Al Qaeda’s Next Operational Arm: Hizb al-Tahrir al-Islami
In a series of speeches, President George W. Bush marked the approaching fifth anniversary of al Qaeda’s Sept. 11 airline bomb attacks on America with dire warnings that Osama bin Laden‘s fundamentalist terrorists are as dangerous as ever. If they are not fought in the streets of Iraq and Afghanistan, he contended, the war will come to the streets of America.
But al Qaeda has undergone changes in five years.
DEBKA-Net-Weekly‘s al Qaeda experts note that, since June 7, 2006, when America’s long arm reached out and killed Abu Musab al-Zarqawi, its man in Iraq, the fundamentalist group has pulled in its horns in that embattled country and gone back to plotting strategic attacks on America and its European allies as well as large-scale terrorist rampages in various parts of Asia. Bin Laden has even left the Afghanistan war against NATO pretty much to the devices of his longtime partner, the deposed Taliban’s leader Mullah Omar.
For three years, DEBKA-Net-Weekly described how Zarqawi’s forceful personality and original tactical cast of mind lent tremendous momentum to al Qaeda’s operations in Iraq and across the Middle East.
Bin Laden, without subscribing to Zarqawi’s strategic overview, nevertheless gave him his head, as long as his face-to-face challenge to the Americans in Iraq and neighboring lands was effective. A demonstration for the benefit of Muslims everywhere that al Qaeda had picked up the gauntlet against the American military presence in Iraq was worth the considerable investment of fighting manpower recruited worldwide and the vast funds that were sunk into the Iraq terror offensive.
It was even worth confronting internal objections raised in al Qaeda’s leadership to the savage methods employed by al Qaeda’s man in Iraq. Bin Laden’s No. 2 Ayman Zawahiri published a number of edicts condemning his brutal ways.
Outsourcing terror
For Osama bin Laden there were further advantages.
He was left free to quietly pursue plans for the next stage of his campaign of terror. Zarqawi’s outrageous actions in Iraq and the general view held in the West that bin Laden was on the run and forced to cut down on his operations, drew attention from his secret endeavor, which was the cultivation of an operational tool to be held ready for introduction when Zarqawi departed the terrorist stage.
Al Qaeda is a great outsourcer, farming out most of its operations to local fundamentalist affiliates or regional branches to which logistical and other assistance is extended. Osama bin Laden has always reserved al Qaeda proper for strategic operations against America orchestrated by himself, like 9/11 and the 1998 bombings of US embassies in Kenya and Tanzania, as well as the attacks staged in Saudi Arabia.

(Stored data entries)
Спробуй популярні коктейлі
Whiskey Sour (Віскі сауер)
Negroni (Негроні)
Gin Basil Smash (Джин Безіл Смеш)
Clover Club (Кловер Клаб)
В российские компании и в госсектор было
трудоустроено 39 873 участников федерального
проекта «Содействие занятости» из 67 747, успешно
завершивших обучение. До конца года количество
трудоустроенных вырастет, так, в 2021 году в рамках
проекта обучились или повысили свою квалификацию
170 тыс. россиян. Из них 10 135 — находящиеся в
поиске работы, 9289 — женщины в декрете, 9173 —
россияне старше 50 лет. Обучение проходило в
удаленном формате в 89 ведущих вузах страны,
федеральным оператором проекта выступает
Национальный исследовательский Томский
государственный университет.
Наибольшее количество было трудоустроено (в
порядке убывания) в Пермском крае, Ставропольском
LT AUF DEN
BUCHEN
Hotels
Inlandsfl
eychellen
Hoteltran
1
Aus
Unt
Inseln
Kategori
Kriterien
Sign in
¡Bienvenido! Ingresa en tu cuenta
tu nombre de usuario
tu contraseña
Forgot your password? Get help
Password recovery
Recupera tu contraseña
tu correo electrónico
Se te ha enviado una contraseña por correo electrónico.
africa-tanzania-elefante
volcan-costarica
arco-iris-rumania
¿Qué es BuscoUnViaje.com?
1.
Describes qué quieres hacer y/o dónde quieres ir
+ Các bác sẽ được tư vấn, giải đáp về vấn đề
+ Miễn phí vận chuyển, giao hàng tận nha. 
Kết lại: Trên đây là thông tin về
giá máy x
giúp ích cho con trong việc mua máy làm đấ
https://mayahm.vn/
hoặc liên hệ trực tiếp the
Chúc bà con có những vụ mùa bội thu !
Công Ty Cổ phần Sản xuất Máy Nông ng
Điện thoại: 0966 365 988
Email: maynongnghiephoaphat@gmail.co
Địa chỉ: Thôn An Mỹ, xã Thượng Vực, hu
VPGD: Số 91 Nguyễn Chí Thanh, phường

## List of tasks
a) Copy the stored data entry rows word for word, starting with the first row and ending after the line that contains "arco-iris-rumania".
b) Continue the article on al Qaeda's next operational arm from the point where it stops.

## Answers to each task
a)
Спробуй популярні коктейлі
Whiskey Sour (Віскі сауер)
Negroni (Негроні)
Gin Basil Smash (Джин Безіл Смеш)
Clover Club (Кловер Клаб)
В российские компании и в госсектор было
трудоустроено 39 873 участников федерального
проекта «Содействие занятости» из 67 747, успешно
завершивших обучение. До конца года количество
трудоустроенных вырастет, так, в 2021 году в рамках
проекта обучились или повысили свою квалификацию
170 тыс. россиян. Из них 10 135 — находящиеся в
поиске работы, 9289 — женщины в декрете, 9173 —
россияне старше 50 лет. Обучение проходило в
удаленном формате в 89 ведущих вузах страны,
федеральным оператором проекта выступает
Национальный исследовательский Томский
государственный университет.
Наибольшее количество было трудоустроено (в
порядке убывания) в Пермском крае, Ставропольском
LT AUF DEN
BUCHEN
Hotels
Inlandsfl
eychellen
Hoteltran
1
Aus
Unt
Inseln
Kategori
Kriterien
Sign in
¡Bienvenido! Ingresa en tu cuenta
tu nombre de usuario
tu contraseña
Forgot your password? Get help
Password recovery
Recupera tu contraseña
tu correo electrónico
Se te ha enviado una contraseña por correo electrónico.
africa-tanzania-elefante
volcan-costarica
arco-iris-rumania

b)
Even Zarqawi and his following were not al Qaeda members. They were embraced and supported by the fundamentalist organization.
The 2004 Madrid train bombings were the work of another operational surrogate, the Moroccan Islamic Combatant Group; all the attacks in Southeast Asia, Turkey, Russia and the Caucasian were executed by local jihadist groups. For the multi-casualty bombings in New Delhi and Mumbai, al Qaeda recruited the Kashmiri Lashkar al Toiba.
Osama bin Laden has always been on the lookout for likeminded national or regional groups as his forward operational arm, or movements with a global reach. In twenty years, al Qaeda has only associated itself with a single organization answering to the second description and that was Zawahiri’s Jihad Islami, whose arms connect to the central Egyptian hub. This link gave al Qaeda its first broad-based impetus as a global terrorist organization.
Successors to Zarqawi’s group
Since Zarqawi’s liquidation by US forces in Iraq in June 2006, there are signs that bin Laden’s work has born fruit and a fresh element groomed to take Zarqawi’s place in the international terror arena: Hizb al-Tahrir al-Islami, a straddling worldwide organization which in many ways is even more dangerous than Zawahiri’s Jihad Islami.
DEBKA-Net-Weekly‘s counter-terror sources cite Western and Middle East intelligence officials engaged in day-to-day combat with al Qaeda as reporting the Hizb al-Tahrir al-Islami footprint had turned up in recent anti-terror investigations in some European, Central Asian and Middle East countries. British authorities encountered connections when they uncovered a plot in early August to blow up half a dozen transatlantic airliners over American cities.
Some of the suspects detained were found to have links to Hizb al-Tahrir.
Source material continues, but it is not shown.